今のところは、怪しんでいるとは言え、ハンジも疑惑の域を抜け出せないままだし、問題なく恋人のフリを続けられているのだ。
だが、これを1年は継続させなければならないのだから、今が大丈夫だからと安心はできない。
出来ないのだけれど———。
『大丈夫だって~。』
出かける前に偽の恋人の部屋を訪れたジャンに、なまえは能天気にそう答えた。
それが余計に不安過ぎて、ギリギリまで飲み会に出るかどうか悩んだ結果、約束の時間ピッタリに呑み屋に到着することになったのだ。
だが、なまえが喜んで口を滑らせてしまいそうなリヴァイどころか、なまえの嘘を見抜いてしまいそうなハンジまで会議に参加しているのなら、しばらくは心配せずにいられそうだ。
そんなことを話しているうちに、ジャンが注文した酒を店員が運んできた。
楽しそうに騒いでいるサシャ達と関わりたくないジャンとライナーは、2人だけで乾杯を交わす。
そして、酒を飲んだジャンが、グラスをテーブルに置くのを待ってから、ライナーが肩を組んできた。
ガタイのいい腕が肩に乗り、無意識にジャンは猫背になる。
「ところで、ジャン。お前、眠り姫さんとそういう関係だったらしいな。
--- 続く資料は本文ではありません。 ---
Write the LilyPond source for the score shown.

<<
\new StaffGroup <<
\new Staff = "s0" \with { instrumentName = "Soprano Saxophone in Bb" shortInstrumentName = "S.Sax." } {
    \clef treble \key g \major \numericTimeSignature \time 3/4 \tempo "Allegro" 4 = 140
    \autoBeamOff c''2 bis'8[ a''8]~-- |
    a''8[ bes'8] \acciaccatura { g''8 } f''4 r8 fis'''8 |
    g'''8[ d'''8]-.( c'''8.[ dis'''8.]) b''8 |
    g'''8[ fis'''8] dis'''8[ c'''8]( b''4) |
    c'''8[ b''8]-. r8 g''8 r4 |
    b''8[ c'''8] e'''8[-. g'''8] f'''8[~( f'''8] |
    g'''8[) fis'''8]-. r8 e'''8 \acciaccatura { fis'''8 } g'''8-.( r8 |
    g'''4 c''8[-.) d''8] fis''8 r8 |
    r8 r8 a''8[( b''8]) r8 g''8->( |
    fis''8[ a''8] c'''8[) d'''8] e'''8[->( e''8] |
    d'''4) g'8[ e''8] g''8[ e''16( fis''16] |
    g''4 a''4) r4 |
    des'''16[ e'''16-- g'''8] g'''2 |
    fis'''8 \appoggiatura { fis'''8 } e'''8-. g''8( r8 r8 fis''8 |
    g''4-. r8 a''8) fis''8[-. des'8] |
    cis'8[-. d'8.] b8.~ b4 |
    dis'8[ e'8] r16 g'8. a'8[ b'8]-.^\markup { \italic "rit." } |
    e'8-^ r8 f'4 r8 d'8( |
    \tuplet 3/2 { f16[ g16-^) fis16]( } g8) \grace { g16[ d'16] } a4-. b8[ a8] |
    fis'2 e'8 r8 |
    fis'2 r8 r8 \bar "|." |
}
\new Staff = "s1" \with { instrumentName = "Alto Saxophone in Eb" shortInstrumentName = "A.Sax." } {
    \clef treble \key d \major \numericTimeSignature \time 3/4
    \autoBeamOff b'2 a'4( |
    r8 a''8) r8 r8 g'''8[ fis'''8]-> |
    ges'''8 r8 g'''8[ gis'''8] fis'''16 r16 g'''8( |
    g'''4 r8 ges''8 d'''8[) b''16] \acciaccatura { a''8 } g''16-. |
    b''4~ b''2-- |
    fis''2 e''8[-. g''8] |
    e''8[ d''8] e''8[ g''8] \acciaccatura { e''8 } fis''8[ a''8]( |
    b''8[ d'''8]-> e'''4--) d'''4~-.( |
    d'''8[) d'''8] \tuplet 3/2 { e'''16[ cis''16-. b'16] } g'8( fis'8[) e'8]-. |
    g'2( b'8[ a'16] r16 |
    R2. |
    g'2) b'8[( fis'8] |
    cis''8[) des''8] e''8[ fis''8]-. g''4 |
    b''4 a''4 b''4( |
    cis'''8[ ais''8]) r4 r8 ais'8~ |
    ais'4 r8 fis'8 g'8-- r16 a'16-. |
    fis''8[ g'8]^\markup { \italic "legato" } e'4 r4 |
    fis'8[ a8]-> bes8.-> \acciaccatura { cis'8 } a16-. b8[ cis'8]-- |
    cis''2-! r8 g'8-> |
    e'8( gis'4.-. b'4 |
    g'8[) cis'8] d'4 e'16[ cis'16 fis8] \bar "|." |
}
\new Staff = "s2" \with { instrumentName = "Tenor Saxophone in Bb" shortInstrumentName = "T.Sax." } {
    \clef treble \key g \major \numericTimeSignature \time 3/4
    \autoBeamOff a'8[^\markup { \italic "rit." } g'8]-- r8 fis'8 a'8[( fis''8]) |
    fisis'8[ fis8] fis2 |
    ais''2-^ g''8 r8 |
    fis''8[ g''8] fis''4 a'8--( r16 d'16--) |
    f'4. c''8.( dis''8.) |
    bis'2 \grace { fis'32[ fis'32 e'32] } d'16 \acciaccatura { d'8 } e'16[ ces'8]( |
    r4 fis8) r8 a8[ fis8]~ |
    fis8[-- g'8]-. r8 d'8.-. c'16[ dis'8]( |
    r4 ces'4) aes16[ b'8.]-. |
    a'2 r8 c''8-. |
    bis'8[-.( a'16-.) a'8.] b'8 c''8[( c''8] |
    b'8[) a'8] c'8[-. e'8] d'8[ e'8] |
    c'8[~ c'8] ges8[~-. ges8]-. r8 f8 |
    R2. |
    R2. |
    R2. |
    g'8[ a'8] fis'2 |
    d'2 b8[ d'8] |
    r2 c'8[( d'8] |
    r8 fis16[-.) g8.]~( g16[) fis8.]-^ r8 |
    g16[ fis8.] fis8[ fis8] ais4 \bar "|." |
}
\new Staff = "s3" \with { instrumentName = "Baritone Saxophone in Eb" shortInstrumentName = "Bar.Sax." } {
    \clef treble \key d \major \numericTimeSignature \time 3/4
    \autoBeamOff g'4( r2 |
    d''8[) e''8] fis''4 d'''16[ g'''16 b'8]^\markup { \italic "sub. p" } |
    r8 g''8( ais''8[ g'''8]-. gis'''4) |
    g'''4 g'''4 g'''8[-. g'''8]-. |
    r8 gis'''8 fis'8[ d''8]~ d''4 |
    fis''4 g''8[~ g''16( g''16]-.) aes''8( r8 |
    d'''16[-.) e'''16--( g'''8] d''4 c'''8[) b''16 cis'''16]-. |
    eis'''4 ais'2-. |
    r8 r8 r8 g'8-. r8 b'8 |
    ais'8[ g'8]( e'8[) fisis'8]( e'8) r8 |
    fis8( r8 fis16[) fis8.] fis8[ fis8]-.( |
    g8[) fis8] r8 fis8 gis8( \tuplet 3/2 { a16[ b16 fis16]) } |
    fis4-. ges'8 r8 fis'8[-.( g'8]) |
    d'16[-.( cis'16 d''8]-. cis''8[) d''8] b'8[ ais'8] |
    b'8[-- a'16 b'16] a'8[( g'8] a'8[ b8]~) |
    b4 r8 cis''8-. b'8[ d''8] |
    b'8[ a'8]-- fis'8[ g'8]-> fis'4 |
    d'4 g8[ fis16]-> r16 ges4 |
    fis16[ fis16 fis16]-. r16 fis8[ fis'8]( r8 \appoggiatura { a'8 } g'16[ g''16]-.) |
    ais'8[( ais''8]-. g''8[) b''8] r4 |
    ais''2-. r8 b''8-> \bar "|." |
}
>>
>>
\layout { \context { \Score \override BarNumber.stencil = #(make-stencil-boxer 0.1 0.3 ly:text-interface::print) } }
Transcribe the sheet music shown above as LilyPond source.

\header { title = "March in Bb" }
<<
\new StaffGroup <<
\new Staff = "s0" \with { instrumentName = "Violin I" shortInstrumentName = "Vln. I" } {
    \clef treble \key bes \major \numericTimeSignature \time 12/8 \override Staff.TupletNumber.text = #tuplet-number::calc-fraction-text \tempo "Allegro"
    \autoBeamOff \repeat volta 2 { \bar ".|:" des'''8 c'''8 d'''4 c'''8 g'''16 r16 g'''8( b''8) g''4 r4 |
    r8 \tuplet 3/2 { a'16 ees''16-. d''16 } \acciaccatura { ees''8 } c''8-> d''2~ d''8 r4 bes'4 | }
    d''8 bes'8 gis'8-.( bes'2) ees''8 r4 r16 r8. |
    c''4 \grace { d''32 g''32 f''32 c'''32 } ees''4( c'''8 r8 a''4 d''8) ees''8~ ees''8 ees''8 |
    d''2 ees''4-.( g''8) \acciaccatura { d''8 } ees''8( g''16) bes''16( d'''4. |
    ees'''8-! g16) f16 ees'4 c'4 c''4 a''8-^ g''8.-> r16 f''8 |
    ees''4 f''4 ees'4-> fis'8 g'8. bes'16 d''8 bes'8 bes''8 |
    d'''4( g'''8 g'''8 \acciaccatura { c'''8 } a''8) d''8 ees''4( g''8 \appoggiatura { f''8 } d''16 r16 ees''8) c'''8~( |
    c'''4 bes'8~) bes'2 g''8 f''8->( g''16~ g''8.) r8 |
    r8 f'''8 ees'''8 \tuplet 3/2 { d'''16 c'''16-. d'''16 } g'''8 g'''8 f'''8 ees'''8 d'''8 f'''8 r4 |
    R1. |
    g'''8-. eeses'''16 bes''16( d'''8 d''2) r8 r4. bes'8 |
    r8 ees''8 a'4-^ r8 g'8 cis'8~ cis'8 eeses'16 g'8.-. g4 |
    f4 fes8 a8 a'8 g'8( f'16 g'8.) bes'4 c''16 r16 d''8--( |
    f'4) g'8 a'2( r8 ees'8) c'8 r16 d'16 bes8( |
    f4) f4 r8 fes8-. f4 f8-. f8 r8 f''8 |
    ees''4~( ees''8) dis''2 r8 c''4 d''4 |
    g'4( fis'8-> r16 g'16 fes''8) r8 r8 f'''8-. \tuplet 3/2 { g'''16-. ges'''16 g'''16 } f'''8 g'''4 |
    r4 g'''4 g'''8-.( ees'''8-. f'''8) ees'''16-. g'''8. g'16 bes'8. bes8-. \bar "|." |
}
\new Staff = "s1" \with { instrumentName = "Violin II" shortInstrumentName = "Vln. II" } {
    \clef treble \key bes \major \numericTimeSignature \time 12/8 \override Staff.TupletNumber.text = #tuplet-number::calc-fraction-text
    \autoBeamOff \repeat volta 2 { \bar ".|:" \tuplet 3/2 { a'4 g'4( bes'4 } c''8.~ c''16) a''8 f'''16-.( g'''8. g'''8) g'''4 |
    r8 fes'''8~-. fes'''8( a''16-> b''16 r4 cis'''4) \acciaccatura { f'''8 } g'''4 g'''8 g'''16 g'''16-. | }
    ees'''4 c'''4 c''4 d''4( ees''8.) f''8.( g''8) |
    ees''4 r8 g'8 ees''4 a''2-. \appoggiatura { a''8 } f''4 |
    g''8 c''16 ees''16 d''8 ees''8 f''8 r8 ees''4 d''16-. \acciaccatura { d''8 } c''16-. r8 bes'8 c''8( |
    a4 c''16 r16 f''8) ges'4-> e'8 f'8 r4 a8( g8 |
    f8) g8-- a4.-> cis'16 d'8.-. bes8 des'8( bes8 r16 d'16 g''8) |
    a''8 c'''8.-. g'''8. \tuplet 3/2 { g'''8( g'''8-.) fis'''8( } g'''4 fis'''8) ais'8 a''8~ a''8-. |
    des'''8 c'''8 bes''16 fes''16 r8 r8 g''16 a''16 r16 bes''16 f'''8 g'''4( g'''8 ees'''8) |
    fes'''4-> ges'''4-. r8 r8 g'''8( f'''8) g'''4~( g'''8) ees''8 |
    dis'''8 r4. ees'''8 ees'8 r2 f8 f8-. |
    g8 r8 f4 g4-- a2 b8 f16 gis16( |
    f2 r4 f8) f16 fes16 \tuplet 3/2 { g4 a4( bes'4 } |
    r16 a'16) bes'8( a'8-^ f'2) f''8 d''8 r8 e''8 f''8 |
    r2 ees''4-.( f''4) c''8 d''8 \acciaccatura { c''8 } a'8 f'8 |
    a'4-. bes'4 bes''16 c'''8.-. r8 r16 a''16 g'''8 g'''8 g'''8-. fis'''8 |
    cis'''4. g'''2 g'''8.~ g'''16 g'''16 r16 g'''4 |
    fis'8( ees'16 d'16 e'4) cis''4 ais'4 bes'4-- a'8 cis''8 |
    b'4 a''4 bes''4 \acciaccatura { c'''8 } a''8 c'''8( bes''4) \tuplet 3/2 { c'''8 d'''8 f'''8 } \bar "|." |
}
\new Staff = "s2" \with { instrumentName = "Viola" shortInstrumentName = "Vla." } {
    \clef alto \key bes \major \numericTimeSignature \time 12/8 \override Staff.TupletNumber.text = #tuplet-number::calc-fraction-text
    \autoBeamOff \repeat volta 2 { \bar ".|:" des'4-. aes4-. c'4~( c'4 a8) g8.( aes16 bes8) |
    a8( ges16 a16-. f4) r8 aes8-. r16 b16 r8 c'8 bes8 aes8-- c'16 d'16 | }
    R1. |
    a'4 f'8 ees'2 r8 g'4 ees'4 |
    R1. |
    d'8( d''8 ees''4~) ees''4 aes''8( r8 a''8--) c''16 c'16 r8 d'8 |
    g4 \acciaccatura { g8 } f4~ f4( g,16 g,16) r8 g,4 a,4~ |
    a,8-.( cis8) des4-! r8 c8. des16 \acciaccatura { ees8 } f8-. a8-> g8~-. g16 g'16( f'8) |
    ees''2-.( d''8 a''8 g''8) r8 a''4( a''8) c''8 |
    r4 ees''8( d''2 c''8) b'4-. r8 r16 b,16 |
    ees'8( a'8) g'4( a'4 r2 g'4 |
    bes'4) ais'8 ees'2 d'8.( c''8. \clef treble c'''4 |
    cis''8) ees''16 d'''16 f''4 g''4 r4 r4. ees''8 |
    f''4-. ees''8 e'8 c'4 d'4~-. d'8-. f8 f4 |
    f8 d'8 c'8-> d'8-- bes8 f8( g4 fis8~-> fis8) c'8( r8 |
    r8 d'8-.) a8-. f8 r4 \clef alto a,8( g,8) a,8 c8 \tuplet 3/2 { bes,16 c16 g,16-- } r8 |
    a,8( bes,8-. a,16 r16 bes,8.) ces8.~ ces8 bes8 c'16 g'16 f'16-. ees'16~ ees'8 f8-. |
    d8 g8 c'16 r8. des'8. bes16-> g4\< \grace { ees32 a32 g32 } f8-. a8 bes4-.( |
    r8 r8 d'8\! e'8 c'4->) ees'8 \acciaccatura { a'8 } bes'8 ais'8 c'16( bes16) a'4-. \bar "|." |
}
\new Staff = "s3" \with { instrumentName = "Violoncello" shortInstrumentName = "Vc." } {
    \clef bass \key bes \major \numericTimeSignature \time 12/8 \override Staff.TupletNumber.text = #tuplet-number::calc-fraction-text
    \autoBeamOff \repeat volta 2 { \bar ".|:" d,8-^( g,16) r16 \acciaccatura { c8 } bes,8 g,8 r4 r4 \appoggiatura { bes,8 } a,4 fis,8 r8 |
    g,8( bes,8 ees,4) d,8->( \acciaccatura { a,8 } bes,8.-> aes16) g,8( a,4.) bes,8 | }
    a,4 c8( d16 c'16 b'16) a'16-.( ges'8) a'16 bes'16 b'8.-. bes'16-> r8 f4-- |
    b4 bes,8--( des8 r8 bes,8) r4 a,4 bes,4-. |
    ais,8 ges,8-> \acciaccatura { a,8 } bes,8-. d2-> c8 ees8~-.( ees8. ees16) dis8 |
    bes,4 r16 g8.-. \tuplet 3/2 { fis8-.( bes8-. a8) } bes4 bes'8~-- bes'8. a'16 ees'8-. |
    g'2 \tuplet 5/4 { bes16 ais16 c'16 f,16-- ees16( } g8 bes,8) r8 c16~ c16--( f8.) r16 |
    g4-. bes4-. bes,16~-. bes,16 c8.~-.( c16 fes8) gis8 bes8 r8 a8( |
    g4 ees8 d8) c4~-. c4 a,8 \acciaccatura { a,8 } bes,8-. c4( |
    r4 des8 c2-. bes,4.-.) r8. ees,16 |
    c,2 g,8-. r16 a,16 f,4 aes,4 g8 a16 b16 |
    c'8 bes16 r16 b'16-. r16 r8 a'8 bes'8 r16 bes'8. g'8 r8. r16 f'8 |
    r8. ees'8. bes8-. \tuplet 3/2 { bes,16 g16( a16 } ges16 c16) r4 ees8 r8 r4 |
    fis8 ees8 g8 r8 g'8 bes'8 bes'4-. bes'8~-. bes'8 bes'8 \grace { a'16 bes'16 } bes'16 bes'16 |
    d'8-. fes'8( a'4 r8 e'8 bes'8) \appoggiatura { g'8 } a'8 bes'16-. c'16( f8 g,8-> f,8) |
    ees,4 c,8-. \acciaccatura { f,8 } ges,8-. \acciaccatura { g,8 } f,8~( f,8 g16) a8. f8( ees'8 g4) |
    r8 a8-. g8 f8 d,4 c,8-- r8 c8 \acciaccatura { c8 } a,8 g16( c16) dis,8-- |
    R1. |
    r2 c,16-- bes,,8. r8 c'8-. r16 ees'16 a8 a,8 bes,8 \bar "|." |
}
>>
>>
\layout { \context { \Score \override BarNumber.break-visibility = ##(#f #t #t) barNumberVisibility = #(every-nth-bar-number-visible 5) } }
」
ジャンの左側の視界のほとんどをライナーのニヤけた顔が占領した。
普段は、そこにあるのはなまえのぼんやりとした表情なだけに、ギャップが激しい。
「まぁな。」
ジャンは適当に言いながら、ライナーの右頬を片手で押し返した。
その話題には必ず触れられるだろうと思っていた。
呆気なく離れてくれたライナーだったが、話題は続けるつもりらしく、ニヤけた顔のままでジャンに訊ねる。
「いつからだよ。同期の俺達にまで隠してたこと知って、寂しかったんだぞ。」
「1年前。わざわざ話すようなことでもねぇだろ。
それに立場もあるじゃねぇか。補佐官に手を出したって上から叱られるのは、あの人だ。」
「まぁ、それもそうだな。それで、結婚が決まるまでは黙ってたってわけか。」
「まぁな。」
何日も前からジャンが用意しておいた言い訳を聞いたライナーは、それで納得してくれたようだった。
何度も頷いてから、半分以上減っているグラスを持って酒を喉に流し込んだ。
そして、全て飲み干したグラスをテーブルに少し乱暴に置いてから、感慨深げな表情で続けた。
「最近のお前の壁外での行動は、目に余るものがあって心配してたんだよ。」
「は?」
「いや、それが任務だってのは分かってはいたんだが、それにしても上官を守りすぎというか。
いつかお前が死ぬんじゃねぇかと心配してたんだよ。
だがそれも、恋人を守ってたってことなら納得できる。」
「あ~…、そうだな。あの人、放っておくとボーッとしたまま巨人に突っ込んでいくから。」
「それもそうだな。」
ハッハッとライナーが豪快に笑った。